Danny Everett

Personal information
- Full name: Daniel Joseph Everett
- Nationality: American
- Born: November 1, 1966 (age 59) Van Alstyne, Texas, U.S.

Sport
- Sport: Running
- Event: Sprints
- College team: UCLA Bruins
- Club: Santa Monica Track Club

Medal record
Men's athletics
Representing the United States
Olympic Games
| Gold medal – first place | 1988 Seoul | 4 × 400 m relay |
| Bronze medal – third place | 1988 Seoul | 400 m |
World Championships
| Gold medal – first place | 1987 Rome | 4 × 400 m relay |
| Silver medal – second place | 1991 Tokyo | 4 × 400 m relay |
| Bronze medal – third place | 1991 Tokyo | 400 m |

= Danny Everett =

American former track and field athlete

Danny Everett (born November 1, 1966) is an American former track and field athlete who competed in sprinting events, specializing in the 400 metres. He won bronze medals in the 400 m at the 1988 Olympic Games and at the 1991 World Championships, and won gold medals in the 4 × 400 m relay at the 1987 World Championships and the 1988 Olympic Games. His 400 m best of 43.81 seconds when winning the 1992 US Olympic trials, moved him to second on the world all-time list and still ranks him 20th on the world all-time list (as of July 2026). As of December 2024, his time of 43.81 remains the track record for New Orleans.

==Early life==
Everett was born in Van Alstyne, Texas, then moved to South Central Los Angeles as a child. Everett did not start running track until tenth grade at Fairfax High School, when the high school track coach encouraged him to try out for the team. In two short years, Everett cultivated his natural athletic talent and as a senior placed second in the 400 meters at the California State High School Track & Field championships.

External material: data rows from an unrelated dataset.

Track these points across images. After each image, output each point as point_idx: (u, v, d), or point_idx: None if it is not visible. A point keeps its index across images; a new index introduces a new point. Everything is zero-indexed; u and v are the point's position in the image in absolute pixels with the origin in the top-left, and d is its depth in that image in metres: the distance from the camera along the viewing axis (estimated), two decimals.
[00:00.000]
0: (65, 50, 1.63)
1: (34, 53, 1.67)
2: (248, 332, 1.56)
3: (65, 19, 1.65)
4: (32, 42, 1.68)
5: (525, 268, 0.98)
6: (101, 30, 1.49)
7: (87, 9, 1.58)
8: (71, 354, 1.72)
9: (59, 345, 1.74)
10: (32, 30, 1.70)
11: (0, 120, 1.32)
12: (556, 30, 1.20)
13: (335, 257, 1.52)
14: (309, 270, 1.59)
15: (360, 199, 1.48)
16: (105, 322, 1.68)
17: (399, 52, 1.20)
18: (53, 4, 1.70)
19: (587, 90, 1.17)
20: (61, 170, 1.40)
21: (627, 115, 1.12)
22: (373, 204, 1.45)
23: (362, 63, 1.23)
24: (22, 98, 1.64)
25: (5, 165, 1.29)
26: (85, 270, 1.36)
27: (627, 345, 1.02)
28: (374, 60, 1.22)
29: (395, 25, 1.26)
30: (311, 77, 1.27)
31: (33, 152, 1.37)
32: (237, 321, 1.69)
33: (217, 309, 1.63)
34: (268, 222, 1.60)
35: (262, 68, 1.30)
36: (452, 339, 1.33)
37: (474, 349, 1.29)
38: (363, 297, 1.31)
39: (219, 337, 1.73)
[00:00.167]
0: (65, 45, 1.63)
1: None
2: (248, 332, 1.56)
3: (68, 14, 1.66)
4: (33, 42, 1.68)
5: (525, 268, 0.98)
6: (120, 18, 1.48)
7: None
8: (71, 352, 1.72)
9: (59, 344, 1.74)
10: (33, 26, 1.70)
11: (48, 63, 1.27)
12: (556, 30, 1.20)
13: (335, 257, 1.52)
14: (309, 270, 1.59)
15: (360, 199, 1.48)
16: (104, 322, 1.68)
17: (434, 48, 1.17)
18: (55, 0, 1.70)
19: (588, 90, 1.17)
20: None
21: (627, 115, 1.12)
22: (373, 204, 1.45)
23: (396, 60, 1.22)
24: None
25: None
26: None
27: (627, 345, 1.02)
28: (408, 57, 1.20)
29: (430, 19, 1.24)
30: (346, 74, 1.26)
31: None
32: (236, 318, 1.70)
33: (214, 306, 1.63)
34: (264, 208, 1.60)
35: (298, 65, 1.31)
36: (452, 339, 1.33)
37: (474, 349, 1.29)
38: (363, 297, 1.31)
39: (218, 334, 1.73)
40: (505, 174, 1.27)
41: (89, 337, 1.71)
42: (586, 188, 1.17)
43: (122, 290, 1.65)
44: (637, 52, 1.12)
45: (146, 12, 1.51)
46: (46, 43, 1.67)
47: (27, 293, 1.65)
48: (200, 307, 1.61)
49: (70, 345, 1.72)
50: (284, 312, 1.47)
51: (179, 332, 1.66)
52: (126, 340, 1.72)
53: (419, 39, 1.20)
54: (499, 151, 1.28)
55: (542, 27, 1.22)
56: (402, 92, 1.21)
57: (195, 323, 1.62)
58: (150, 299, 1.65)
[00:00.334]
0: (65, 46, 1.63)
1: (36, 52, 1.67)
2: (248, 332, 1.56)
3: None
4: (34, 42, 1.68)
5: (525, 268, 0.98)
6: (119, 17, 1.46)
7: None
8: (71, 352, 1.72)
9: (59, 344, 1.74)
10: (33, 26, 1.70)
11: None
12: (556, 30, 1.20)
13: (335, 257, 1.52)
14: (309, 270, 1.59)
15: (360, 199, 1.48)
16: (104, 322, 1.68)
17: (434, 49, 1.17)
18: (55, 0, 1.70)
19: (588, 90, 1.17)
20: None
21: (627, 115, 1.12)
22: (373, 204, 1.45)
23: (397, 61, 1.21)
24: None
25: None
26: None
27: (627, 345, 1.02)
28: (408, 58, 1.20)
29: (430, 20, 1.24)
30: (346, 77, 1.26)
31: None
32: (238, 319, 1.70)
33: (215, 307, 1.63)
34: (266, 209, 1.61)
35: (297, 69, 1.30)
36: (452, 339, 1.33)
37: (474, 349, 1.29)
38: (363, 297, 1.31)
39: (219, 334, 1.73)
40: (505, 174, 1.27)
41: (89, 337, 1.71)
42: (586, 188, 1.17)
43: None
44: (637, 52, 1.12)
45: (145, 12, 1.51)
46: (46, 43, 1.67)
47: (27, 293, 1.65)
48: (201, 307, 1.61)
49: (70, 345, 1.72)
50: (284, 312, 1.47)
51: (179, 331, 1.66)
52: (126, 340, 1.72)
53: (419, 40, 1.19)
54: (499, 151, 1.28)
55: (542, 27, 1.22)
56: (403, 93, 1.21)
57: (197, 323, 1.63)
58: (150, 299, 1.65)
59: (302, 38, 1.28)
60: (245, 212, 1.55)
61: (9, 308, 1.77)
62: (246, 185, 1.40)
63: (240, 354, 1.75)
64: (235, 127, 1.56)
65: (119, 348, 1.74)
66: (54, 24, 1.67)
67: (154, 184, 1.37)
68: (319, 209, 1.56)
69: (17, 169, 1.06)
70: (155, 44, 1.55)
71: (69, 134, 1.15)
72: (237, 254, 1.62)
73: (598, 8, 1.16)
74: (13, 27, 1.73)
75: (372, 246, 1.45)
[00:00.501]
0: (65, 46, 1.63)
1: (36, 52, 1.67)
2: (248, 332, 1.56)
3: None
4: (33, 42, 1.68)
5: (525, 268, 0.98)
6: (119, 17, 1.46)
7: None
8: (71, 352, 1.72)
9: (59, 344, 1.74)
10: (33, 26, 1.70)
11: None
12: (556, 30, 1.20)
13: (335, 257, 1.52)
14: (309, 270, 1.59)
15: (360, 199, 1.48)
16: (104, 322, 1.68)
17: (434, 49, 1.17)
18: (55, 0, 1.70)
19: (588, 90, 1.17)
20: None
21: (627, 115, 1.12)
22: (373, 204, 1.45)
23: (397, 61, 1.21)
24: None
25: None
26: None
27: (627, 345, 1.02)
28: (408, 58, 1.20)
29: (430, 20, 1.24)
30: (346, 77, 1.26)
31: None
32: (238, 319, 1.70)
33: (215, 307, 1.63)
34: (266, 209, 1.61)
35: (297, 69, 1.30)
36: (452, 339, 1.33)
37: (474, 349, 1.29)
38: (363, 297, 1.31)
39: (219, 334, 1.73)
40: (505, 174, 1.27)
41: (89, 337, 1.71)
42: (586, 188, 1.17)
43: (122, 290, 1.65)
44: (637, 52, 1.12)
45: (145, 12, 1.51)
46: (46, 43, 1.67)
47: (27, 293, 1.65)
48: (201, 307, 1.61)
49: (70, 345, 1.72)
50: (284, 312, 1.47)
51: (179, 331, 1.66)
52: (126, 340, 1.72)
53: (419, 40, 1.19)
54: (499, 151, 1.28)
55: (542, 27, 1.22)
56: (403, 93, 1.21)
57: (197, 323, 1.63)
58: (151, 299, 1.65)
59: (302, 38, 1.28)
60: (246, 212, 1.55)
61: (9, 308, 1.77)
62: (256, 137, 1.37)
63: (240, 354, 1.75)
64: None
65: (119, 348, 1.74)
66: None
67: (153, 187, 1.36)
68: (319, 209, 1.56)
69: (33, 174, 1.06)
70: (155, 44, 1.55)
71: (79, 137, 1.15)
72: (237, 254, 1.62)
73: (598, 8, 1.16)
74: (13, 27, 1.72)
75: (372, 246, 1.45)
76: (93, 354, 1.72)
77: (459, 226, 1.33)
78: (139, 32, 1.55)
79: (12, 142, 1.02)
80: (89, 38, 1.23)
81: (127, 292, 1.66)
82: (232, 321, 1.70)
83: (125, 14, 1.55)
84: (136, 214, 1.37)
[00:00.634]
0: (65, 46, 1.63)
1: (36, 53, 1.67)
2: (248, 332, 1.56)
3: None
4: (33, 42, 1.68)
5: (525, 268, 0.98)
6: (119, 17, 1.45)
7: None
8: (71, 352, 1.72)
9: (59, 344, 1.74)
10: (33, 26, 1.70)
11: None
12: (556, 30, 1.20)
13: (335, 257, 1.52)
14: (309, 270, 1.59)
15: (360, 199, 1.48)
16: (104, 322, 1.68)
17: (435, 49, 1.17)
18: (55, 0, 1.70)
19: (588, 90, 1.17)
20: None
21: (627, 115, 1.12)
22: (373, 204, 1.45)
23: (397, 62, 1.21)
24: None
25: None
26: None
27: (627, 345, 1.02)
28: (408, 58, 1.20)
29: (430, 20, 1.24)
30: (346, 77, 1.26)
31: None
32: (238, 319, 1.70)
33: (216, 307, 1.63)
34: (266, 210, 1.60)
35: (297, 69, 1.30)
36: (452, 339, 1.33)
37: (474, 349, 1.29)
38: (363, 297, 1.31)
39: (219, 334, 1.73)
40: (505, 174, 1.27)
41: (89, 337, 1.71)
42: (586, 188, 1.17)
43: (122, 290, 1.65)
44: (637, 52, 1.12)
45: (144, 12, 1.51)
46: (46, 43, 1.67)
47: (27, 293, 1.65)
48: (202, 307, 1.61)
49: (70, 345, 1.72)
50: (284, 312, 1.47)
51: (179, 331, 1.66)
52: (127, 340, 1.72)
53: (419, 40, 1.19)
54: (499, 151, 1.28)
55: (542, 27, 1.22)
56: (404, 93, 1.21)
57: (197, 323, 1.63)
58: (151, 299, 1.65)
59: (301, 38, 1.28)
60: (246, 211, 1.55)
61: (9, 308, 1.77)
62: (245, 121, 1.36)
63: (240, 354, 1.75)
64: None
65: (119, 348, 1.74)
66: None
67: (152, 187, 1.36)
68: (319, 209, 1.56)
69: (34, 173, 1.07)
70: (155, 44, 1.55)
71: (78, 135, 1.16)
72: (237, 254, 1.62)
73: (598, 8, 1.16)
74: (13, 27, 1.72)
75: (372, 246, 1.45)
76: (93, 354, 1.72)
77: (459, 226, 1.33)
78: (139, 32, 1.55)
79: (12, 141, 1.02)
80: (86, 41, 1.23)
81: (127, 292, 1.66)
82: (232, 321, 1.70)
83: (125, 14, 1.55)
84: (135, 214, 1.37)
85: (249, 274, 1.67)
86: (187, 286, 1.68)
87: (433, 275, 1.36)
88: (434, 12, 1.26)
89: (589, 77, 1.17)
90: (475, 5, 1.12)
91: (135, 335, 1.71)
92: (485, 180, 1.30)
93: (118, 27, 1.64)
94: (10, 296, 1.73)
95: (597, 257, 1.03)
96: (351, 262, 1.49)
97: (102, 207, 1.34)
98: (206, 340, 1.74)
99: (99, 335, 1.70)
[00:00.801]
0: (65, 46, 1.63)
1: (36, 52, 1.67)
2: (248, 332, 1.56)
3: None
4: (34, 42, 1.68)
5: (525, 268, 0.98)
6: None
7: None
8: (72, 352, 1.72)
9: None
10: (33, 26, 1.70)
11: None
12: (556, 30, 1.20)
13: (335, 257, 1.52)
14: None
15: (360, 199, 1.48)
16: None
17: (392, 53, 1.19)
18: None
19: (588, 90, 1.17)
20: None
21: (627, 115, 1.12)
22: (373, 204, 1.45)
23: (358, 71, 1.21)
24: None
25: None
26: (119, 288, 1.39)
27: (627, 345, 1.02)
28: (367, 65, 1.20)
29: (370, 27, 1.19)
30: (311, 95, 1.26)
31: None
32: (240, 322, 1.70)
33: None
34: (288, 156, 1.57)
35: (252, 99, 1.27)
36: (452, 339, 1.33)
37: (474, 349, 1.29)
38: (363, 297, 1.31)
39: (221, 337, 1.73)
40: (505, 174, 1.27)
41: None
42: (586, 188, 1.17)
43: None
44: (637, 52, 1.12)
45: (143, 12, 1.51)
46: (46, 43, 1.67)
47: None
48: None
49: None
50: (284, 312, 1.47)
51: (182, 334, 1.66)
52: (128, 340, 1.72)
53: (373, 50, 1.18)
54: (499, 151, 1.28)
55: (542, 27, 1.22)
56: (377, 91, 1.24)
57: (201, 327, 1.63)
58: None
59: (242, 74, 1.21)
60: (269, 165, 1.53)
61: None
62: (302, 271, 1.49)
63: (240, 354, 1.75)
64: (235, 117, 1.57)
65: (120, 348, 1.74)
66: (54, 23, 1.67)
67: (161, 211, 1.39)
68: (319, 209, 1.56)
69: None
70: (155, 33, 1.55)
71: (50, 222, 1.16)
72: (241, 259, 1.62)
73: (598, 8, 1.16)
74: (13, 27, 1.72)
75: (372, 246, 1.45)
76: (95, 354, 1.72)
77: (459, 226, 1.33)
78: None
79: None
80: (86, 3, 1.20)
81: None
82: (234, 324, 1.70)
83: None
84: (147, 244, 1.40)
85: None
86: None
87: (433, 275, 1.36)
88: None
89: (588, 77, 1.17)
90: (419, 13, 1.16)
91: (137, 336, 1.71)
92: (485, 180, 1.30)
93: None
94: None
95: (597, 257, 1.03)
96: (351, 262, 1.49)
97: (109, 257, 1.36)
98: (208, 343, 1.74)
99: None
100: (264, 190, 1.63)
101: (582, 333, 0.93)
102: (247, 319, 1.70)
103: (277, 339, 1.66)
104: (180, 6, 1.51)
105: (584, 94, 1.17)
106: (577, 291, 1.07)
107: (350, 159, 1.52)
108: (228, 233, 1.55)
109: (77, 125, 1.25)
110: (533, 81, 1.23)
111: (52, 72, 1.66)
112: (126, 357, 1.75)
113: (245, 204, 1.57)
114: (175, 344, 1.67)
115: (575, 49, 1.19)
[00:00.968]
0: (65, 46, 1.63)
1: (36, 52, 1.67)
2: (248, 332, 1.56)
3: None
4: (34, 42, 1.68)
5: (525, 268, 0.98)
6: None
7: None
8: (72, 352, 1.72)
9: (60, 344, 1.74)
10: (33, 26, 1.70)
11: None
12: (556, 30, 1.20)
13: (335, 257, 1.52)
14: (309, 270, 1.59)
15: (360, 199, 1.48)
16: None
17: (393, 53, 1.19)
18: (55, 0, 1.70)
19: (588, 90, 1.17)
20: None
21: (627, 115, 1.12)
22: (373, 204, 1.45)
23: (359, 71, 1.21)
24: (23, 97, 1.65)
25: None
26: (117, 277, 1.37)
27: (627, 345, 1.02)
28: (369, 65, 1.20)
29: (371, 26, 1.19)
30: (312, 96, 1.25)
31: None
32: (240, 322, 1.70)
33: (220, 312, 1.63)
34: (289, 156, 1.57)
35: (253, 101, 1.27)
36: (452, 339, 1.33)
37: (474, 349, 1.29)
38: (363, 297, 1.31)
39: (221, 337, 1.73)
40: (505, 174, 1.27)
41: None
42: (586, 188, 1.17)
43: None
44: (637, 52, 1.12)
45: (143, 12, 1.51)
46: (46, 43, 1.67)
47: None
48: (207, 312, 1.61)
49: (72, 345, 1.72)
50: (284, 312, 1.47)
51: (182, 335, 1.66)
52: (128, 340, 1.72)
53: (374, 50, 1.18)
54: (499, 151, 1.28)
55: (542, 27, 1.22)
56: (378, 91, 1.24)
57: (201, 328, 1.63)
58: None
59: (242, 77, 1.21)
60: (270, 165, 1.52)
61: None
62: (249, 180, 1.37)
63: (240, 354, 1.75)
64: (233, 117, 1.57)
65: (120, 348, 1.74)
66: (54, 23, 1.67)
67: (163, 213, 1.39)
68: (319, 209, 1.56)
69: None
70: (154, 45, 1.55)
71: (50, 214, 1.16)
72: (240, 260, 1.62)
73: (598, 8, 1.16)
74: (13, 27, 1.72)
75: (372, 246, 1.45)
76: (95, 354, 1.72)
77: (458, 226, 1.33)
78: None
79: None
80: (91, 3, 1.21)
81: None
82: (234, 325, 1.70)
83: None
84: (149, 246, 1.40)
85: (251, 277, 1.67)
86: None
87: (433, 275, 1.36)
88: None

After graduating from Fairfax, Danny attended UCLA. As a Bruin, Everett's track achievements included: NCAA champion in 400 meters and 1600 meter relay, three-time NCAA All-American, and two-time Pac-10 400 meter and 1600 meter relay champion. Everett was inducted into the UCLA Athletics Hall of Fame in 2003.

==Olympic teams==
From 1987 to 1992, Everett qualified for the U.S. Olympic team where he won gold and bronze medals in the 1600 meter relay and 400 meters in the 1988 Olympic Games in Seoul, South Korea. Everett also won gold, silver and bronze medals at the World Championships in Rome, Italy in 1987 and in Tokyo, Japan in 1991. During his career, Everett set five world records in the 300 meters, 400 meters, 1600 meter relay and 4 × 200 meter. In 1992, Everett qualified for the U.S. Olympic Team, running the fastest Olympic qualifying time in U.S. history at 43.81 and at that time the second fastest time in history. Everett suffered a foot injury at the 1992 Olympic Games in Barcelona, Spain.

In 1990, Everett was the second fastest man over 200 metres, clocking 20.08 seconds in Norwalk on 16 June. The only man to run the 200 metres faster that year was fellow American Michael Johnson.

==Personal life==

Everett and his wife Tiarzha Taylor live in Upper Ojai, California with their three children. He coaches track & field for the Ojai Roadrunners in Ojai. Everett has served as consultant for local athletic programs, and co-founded Precious Medals, a sports merchandising firm. Everett later attended the Los Angeles Culinary Institute and launched SoulFête, a culinary event series.